Work instruction 1 :: Name every place (country or territory) mentioned by name in the discussion below.
Work instruction 2 ::
Answer these questions from the discussion below.
(a) Whose war/peace in Gaza is said to have done little to win hearts and minds?
(b) How large a penalty to stability does a leader seen as a Mossad stooge start with?
(c) According to the final paragraph, what is the goal, if not to install Pahlavi?

Excerpt ::
Having a pro-Israel leader sounds like a strict upgrade for ME countries.

I think that having a leader who is not fundamentally hostile to Israel would be an upgrade, yes.

However, most of the population in Muslim countries have long expressed some hostility towards Israel, and Bibi's war/peace in Gaza has done little to win their hearts and minds.

Any leader who is seen as a Mossad stooge will start with a 50 point penalty to stability, basically.

Given these circumstances, I now wonder a bit what Mossad is playing at. If they were serious about installing Pahlavi, one would think that they would keep their involvement non-obvious. They can keep a secret if they want to, so it appears they want the world to know that the Shah has their support. I do not have the context to know what their play is here, though.

Given these circumstances, I now wonder a bit what Mossad is playing at.

The goal isn't to install Pahlavi, the goal is to collapse the country Libya style. Bait Iranian protesters into a hopeless slaughter after Trump said he wouldn't allow Iran to slaughter protesters as a pretense to drag Trump into it. If the goal was actually to support a revolution then loudly telegraphing their support makes no sense but if the goal is to get them killed so that Trump looks weak if he doesn't start dropping bombs then it makes perfect sense.

Recorded data ::
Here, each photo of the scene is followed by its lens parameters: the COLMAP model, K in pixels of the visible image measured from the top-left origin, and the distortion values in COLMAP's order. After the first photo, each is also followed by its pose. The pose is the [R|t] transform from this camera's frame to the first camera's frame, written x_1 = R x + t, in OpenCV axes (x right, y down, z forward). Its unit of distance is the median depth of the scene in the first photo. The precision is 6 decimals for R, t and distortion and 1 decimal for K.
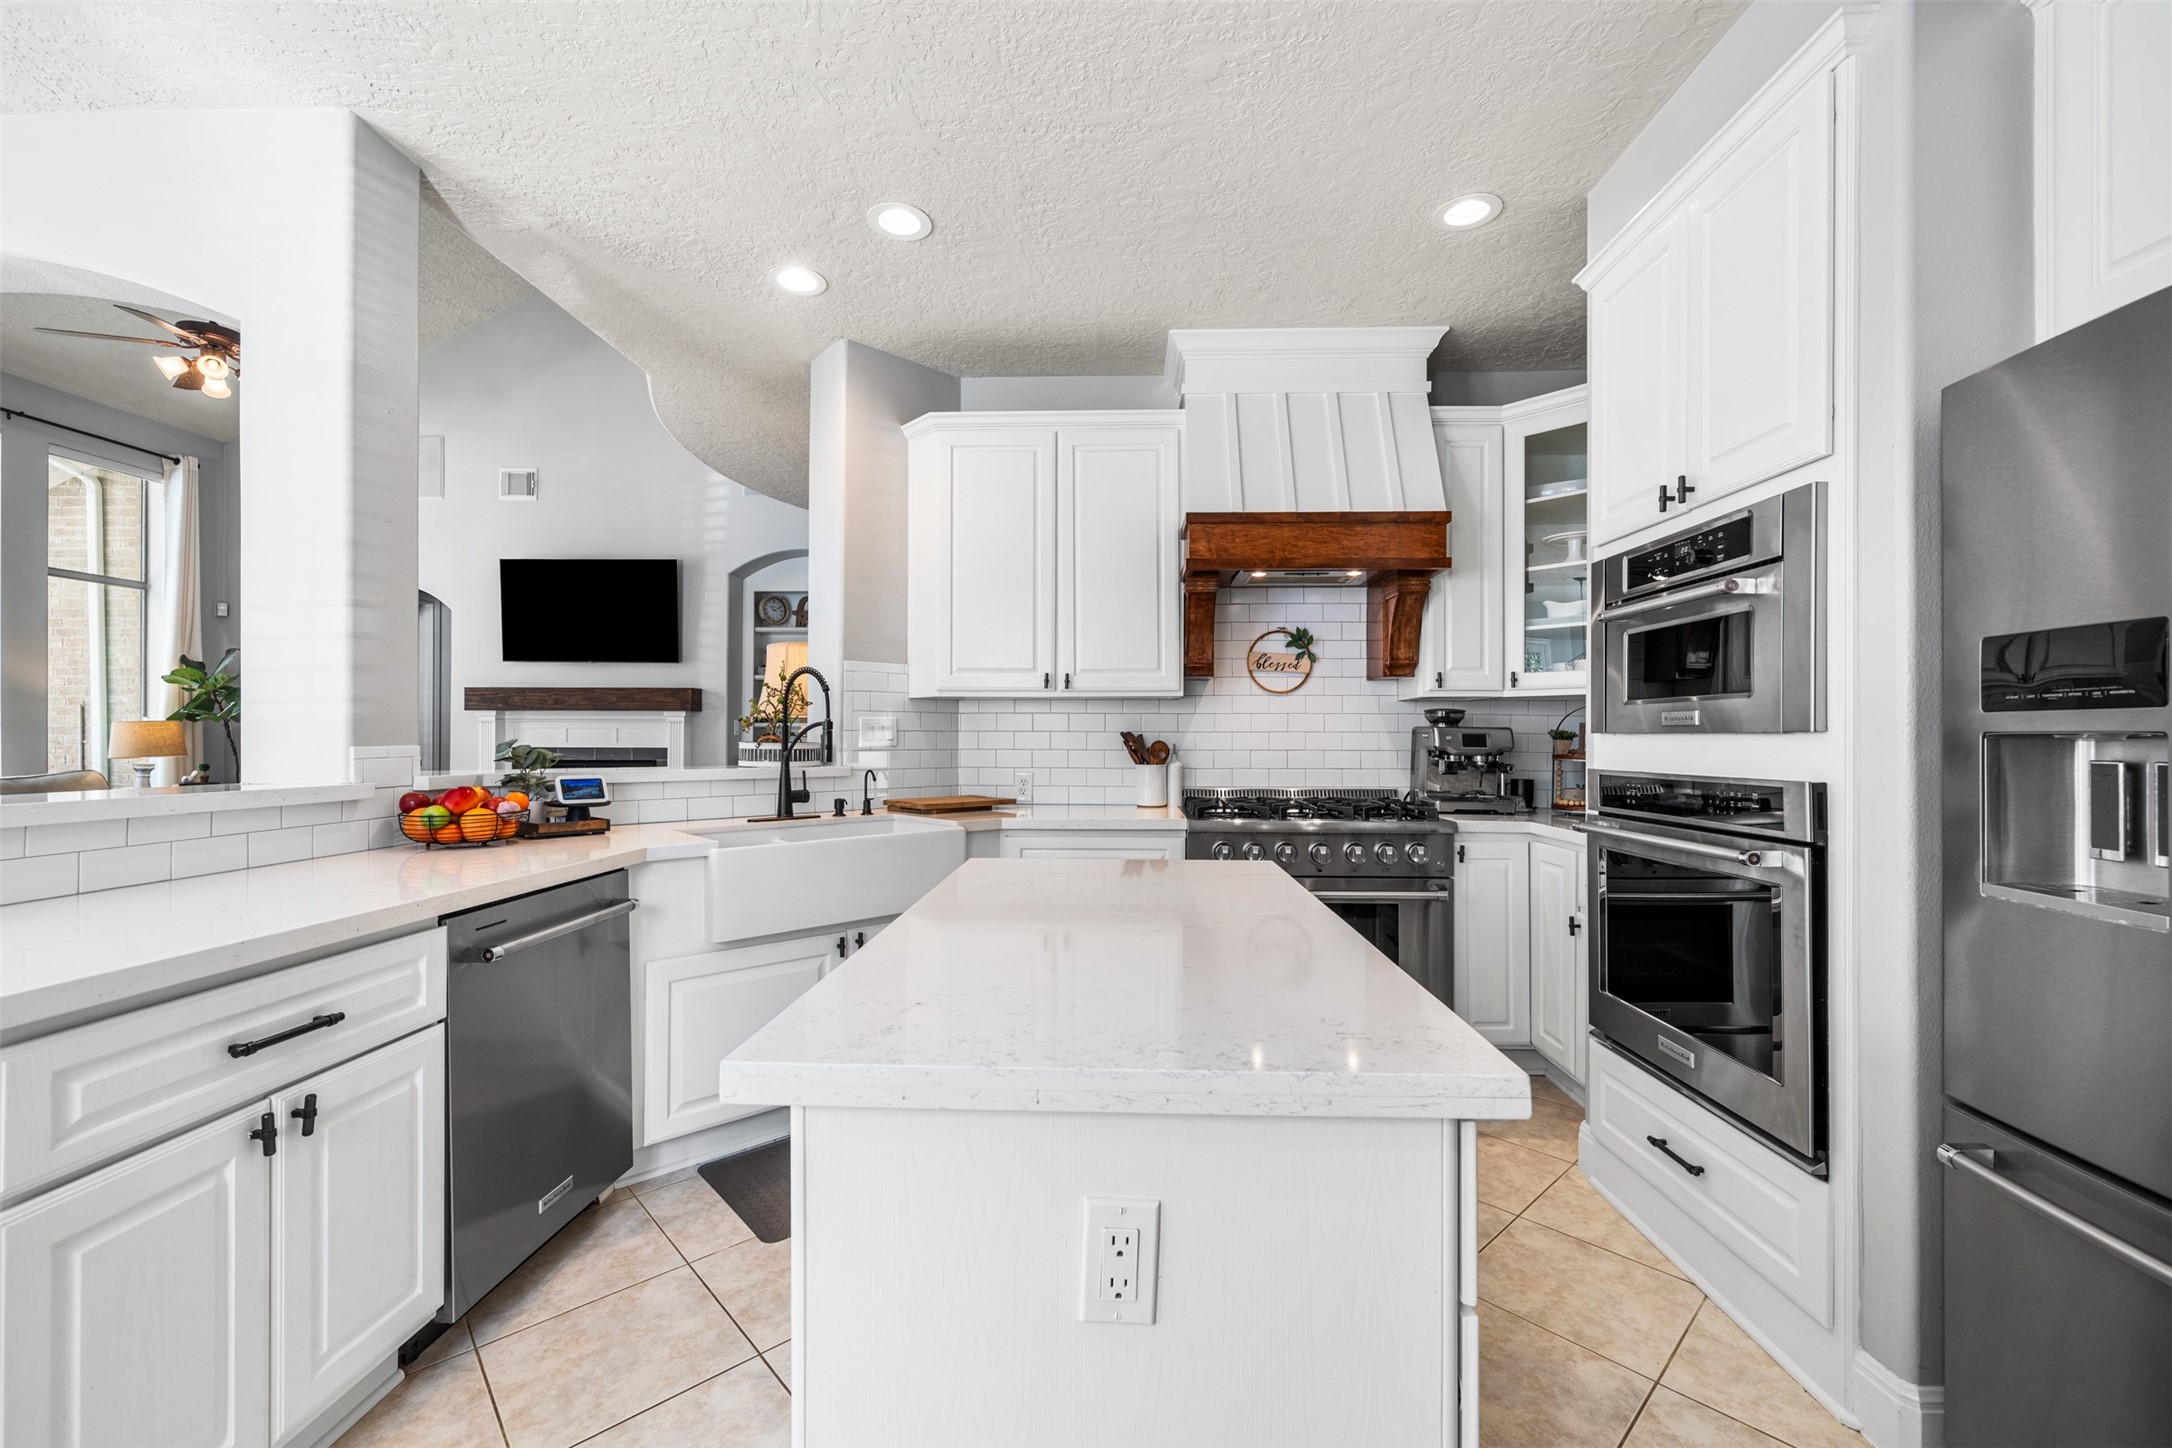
lens RADIAL K [[904.4, 0, 1086.0], [0, 904.4, 724.0], [0, 0, 1]] dist [-0.001082, -0.000107]
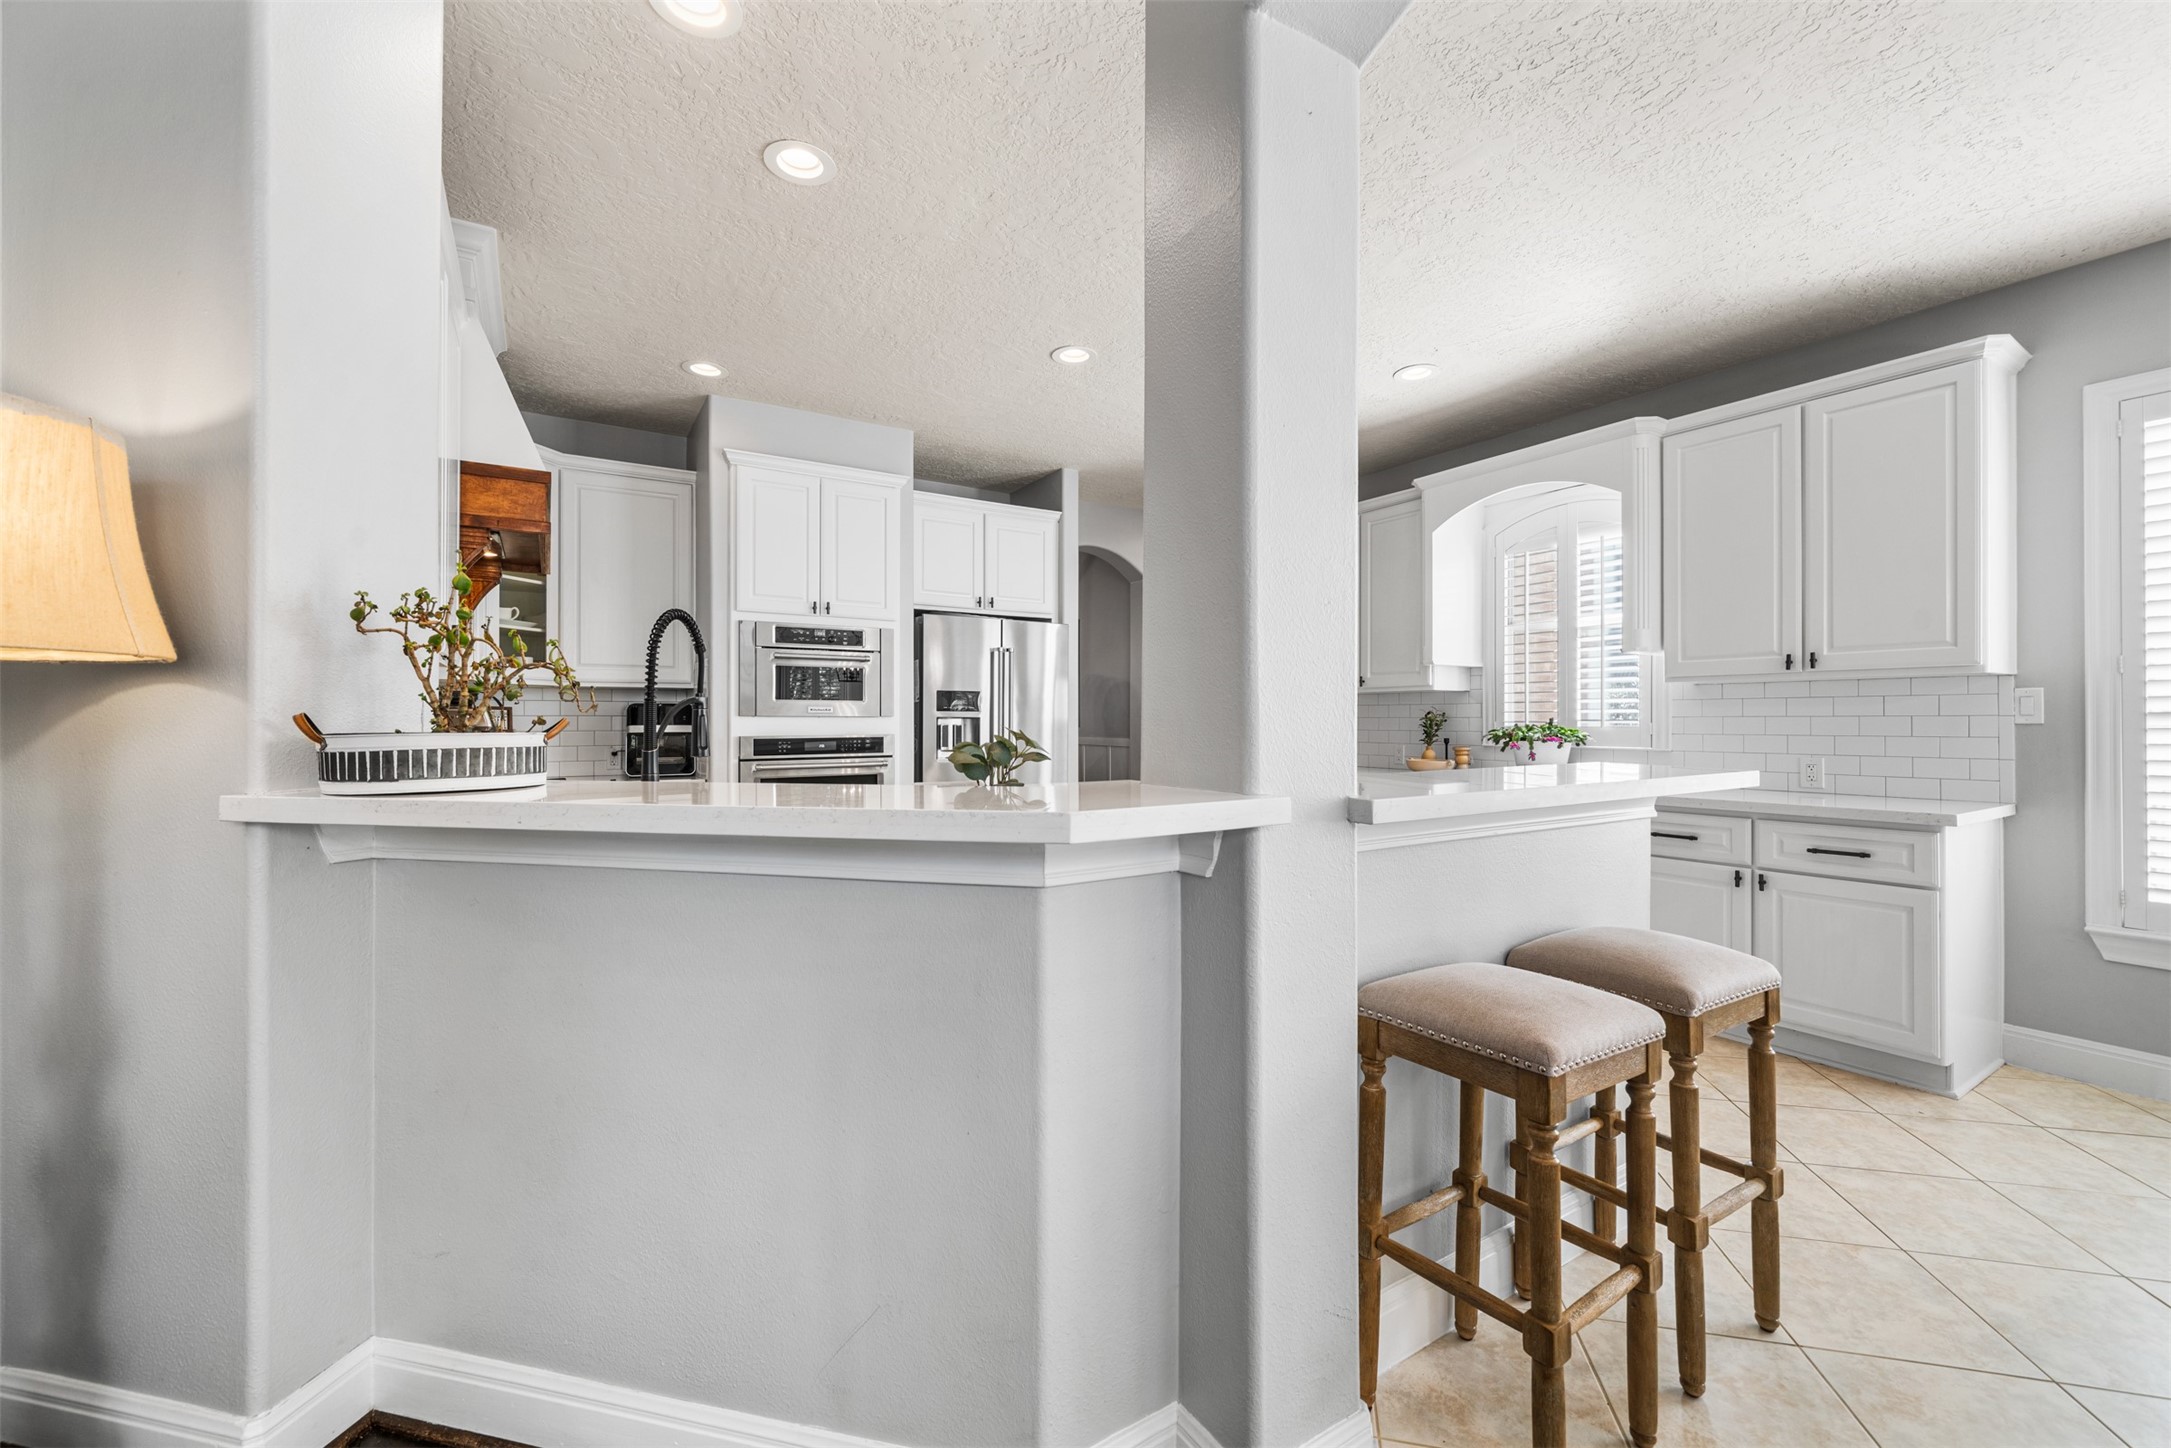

Answer 1 :: Israel, Gaza, Libya, Iran

Answer 2 ::
(a) Bibi's
(b) A 50 point penalty
(c) To collapse the country Libya style